Usually directory editors must decide between a comprehensive and objective compendium or a more selective presentation with subjective critical commentary. Being all-inclusive and completely even-handed certainly has its benefits, but sometimes a selective offering with critical appraisals can be more useful for anyone simply looking for something good to read. We hope to have our cake and eat it too by supplementing our core catalog and its purely factual descriptions with critical recommendations by different commentators. We will provide some of these critical evaluations ourselves, while others will come from invited critics. We also plan to let any site visitors add their own recommendations.
When the support for recommendations has been implemented, Directory users will not only be able to see who has recommended any particular work and to read those recommendations, they will also be able to view a listing of everything recommended by any selected critic. Thus users can have an experience similar to exploring the "favorite links" lists at a variety of Web sites, yet they won't have to travel all over the Web to find them. Our approach will also allow direct comparison of different critical appraisals. It will combine the multivocality that is the Web's strength with the convenience of a centralized location.

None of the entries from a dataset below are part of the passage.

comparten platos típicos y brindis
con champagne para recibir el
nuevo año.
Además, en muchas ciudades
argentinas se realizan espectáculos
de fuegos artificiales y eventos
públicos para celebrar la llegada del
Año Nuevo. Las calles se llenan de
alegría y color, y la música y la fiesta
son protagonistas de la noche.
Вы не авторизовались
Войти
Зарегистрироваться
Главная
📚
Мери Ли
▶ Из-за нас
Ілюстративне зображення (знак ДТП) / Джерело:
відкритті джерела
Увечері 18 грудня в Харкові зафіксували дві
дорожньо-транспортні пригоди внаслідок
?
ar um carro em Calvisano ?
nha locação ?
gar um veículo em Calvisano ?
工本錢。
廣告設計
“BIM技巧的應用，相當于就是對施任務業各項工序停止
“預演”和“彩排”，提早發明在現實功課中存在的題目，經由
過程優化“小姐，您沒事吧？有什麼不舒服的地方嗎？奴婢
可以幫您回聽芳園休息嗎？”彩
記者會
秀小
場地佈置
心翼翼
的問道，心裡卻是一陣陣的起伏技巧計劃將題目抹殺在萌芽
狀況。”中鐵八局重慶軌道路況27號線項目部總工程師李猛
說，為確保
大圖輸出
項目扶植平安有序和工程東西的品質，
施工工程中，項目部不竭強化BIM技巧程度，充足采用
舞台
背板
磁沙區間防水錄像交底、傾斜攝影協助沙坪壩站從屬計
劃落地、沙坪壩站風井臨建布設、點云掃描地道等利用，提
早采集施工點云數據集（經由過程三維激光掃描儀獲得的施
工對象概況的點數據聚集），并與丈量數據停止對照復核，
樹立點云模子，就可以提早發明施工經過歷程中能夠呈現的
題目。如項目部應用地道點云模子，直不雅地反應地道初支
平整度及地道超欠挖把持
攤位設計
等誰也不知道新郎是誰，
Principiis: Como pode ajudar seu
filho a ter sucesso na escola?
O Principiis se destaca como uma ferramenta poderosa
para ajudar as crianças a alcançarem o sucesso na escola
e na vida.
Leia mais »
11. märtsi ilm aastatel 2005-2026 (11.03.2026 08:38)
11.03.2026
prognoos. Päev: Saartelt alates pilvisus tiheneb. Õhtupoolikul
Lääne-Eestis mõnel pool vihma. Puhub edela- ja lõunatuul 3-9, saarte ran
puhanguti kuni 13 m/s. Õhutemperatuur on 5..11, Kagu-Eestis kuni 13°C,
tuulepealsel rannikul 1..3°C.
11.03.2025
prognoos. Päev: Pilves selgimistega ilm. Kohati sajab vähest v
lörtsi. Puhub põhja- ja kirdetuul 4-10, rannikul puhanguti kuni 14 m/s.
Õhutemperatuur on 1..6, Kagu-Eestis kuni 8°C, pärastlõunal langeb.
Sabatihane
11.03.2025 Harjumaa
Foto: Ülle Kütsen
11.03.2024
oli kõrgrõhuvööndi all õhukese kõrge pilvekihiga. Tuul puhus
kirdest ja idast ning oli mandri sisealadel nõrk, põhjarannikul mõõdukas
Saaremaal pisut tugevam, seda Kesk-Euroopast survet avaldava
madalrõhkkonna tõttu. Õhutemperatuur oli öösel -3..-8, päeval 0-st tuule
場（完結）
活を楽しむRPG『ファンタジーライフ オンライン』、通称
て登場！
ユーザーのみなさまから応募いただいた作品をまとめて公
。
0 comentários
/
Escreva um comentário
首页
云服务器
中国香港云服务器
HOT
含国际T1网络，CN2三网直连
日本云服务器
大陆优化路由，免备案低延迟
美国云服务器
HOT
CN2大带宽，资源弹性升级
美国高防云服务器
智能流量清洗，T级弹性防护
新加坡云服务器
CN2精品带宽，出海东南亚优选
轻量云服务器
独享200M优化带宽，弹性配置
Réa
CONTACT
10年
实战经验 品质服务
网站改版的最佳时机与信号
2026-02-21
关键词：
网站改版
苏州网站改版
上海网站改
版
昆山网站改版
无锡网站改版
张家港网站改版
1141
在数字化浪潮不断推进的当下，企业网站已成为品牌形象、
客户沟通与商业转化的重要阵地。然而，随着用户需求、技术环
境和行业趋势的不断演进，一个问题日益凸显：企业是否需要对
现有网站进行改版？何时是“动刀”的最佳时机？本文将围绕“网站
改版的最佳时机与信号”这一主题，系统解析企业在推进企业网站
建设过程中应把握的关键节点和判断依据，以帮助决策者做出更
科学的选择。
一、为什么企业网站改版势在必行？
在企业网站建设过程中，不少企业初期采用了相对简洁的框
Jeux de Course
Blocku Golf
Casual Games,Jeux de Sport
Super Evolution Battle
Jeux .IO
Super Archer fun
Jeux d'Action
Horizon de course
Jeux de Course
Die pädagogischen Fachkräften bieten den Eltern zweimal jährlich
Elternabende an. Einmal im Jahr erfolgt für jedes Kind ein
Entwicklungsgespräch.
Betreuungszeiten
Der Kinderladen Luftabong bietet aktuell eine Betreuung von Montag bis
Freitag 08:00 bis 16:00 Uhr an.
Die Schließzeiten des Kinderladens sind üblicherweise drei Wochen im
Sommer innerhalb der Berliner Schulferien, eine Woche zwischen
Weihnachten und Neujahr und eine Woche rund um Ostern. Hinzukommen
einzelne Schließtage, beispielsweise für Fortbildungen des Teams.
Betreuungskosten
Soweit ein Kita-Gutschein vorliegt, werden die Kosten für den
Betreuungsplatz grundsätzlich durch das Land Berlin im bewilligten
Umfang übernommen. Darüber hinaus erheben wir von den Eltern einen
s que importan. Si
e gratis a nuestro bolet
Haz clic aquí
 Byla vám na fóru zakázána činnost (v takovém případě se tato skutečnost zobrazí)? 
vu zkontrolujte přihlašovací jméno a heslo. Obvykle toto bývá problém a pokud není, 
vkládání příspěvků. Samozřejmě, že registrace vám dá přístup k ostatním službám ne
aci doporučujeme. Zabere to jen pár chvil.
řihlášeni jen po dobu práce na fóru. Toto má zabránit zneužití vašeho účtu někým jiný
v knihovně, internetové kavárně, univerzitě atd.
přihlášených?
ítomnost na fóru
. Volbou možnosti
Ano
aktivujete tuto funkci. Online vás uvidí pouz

We plan to send out periodic mailing list announcements of interesting new work as it is added to the
Directory. In keeping with our democratic philosophy, we hope eventually to supplement this with an e-mail notification system that will tell subscribers when their favorite authors have new work available. We hope also to automatically notify authors and publishers when broken links occur in their listings.
I would now like to make a direct plea to authors and publishers to support our project. The accuracy of the database will depend largely upon your participation. You will also be the biggest beneficiaries of the project's success, however, which should bring increased exposure for your work and better recognition of any unique elements within it.